[Stored data]
#####
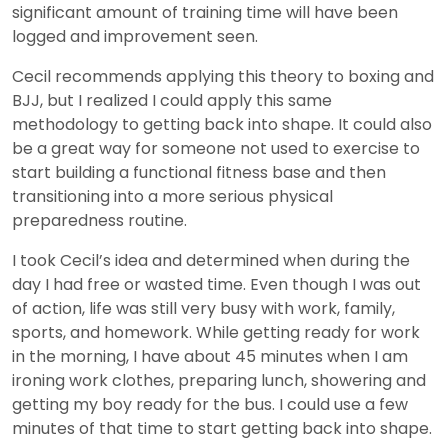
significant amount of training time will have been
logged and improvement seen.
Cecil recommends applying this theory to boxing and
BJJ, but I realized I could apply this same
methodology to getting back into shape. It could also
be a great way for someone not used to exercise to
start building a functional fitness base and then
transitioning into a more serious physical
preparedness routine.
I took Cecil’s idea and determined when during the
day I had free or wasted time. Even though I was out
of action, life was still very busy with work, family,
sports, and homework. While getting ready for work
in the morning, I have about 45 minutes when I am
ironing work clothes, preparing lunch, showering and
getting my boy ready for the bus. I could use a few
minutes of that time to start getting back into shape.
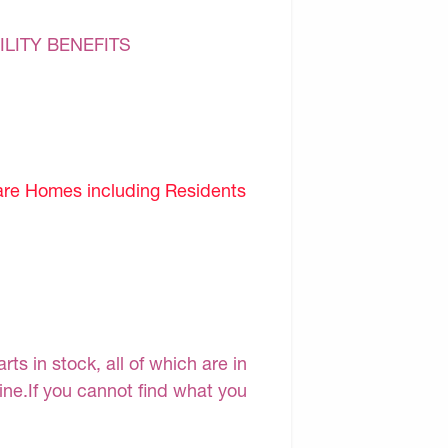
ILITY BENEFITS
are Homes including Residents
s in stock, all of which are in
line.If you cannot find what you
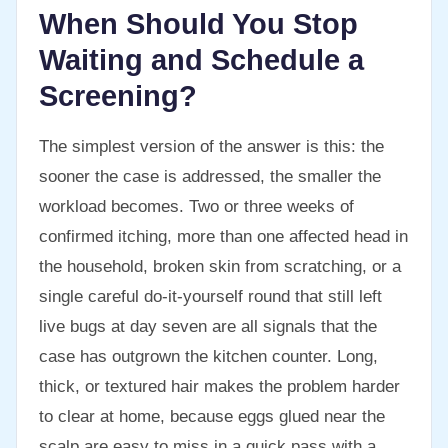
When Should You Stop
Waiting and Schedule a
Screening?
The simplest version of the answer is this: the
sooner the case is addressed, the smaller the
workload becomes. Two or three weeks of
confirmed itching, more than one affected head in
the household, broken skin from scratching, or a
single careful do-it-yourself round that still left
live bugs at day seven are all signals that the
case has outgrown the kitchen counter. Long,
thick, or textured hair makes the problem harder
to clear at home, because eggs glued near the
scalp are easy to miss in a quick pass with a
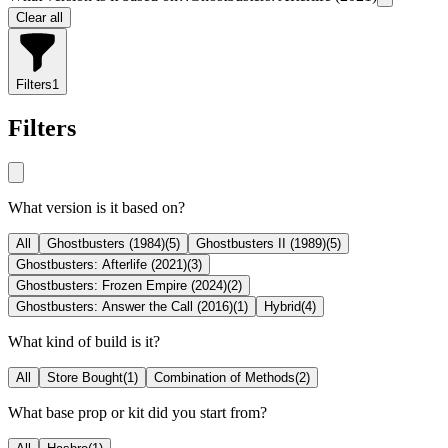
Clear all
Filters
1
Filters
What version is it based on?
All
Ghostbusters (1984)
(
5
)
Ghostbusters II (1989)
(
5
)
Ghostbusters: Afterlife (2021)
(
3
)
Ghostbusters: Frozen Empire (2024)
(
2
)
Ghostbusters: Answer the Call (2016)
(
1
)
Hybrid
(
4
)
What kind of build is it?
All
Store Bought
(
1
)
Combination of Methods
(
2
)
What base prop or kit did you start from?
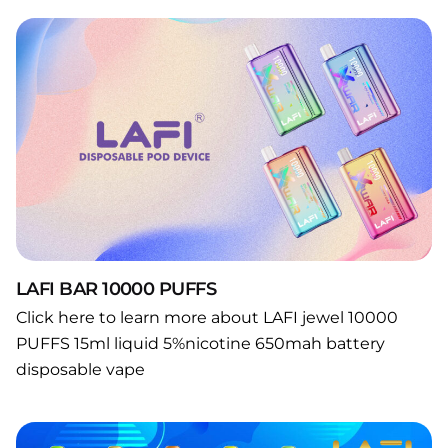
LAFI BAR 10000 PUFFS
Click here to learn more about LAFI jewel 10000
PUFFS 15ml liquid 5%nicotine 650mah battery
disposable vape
#####
Would you print all of the entries exactly, omitting any image?

**Solution:**
significant amount of training time will have been
logged and improvement seen.
Cecil recommends applying this theory to boxing and
BJJ, but I realized I could apply this same
methodology to getting back into shape. It could also
be a great way for someone not used to exercise to
start building a functional fitness base and then
transitioning into a more serious physical
preparedness routine.
I took Cecil’s idea and determined when during the
day I had free or wasted time. Even though I was out
of action, life was still very busy with work, family,
sports, and homework. While getting ready for work
in the morning, I have about 45 minutes when I am
ironing work clothes, preparing lunch, showering and
getting my boy ready for the bus. I could use a few
minutes of that time to start getting back into shape.
ILITY BENEFITS
are Homes including Residents
s in stock, all of which are in
line.If you cannot find what you
When Should You Stop
Waiting and Schedule a
Screening?
The simplest version of the answer is this: the
sooner the case is addressed, the smaller the
workload becomes. Two or three weeks of
confirmed itching, more than one affected head in
the household, broken skin from scratching, or a
single careful do-it-yourself round that still left
live bugs at day seven are all signals that the
case has outgrown the kitchen counter. Long,
thick, or textured hair makes the problem harder
to clear at home, because eggs glued near the
scalp are easy to miss in a quick pass with a
Clear all
Filters
1
Filters
What version is it based on?
All
Ghostbusters (1984)
(
5
)
Ghostbusters II (1989)
(
5
)
Ghostbusters: Afterlife (2021)
(
3
)
Ghostbusters: Frozen Empire (2024)
(
2
)
Ghostbusters: Answer the Call (2016)
(
1
)
Hybrid
(
4
)
What kind of build is it?
All
Store Bought
(
1
)
Combination of Methods
(
2
)
What base prop or kit did you start from?
LAFI BAR 10000 PUFFS
Click here to learn more about LAFI jewel 10000
PUFFS 15ml liquid 5%nicotine 650mah battery
disposable vape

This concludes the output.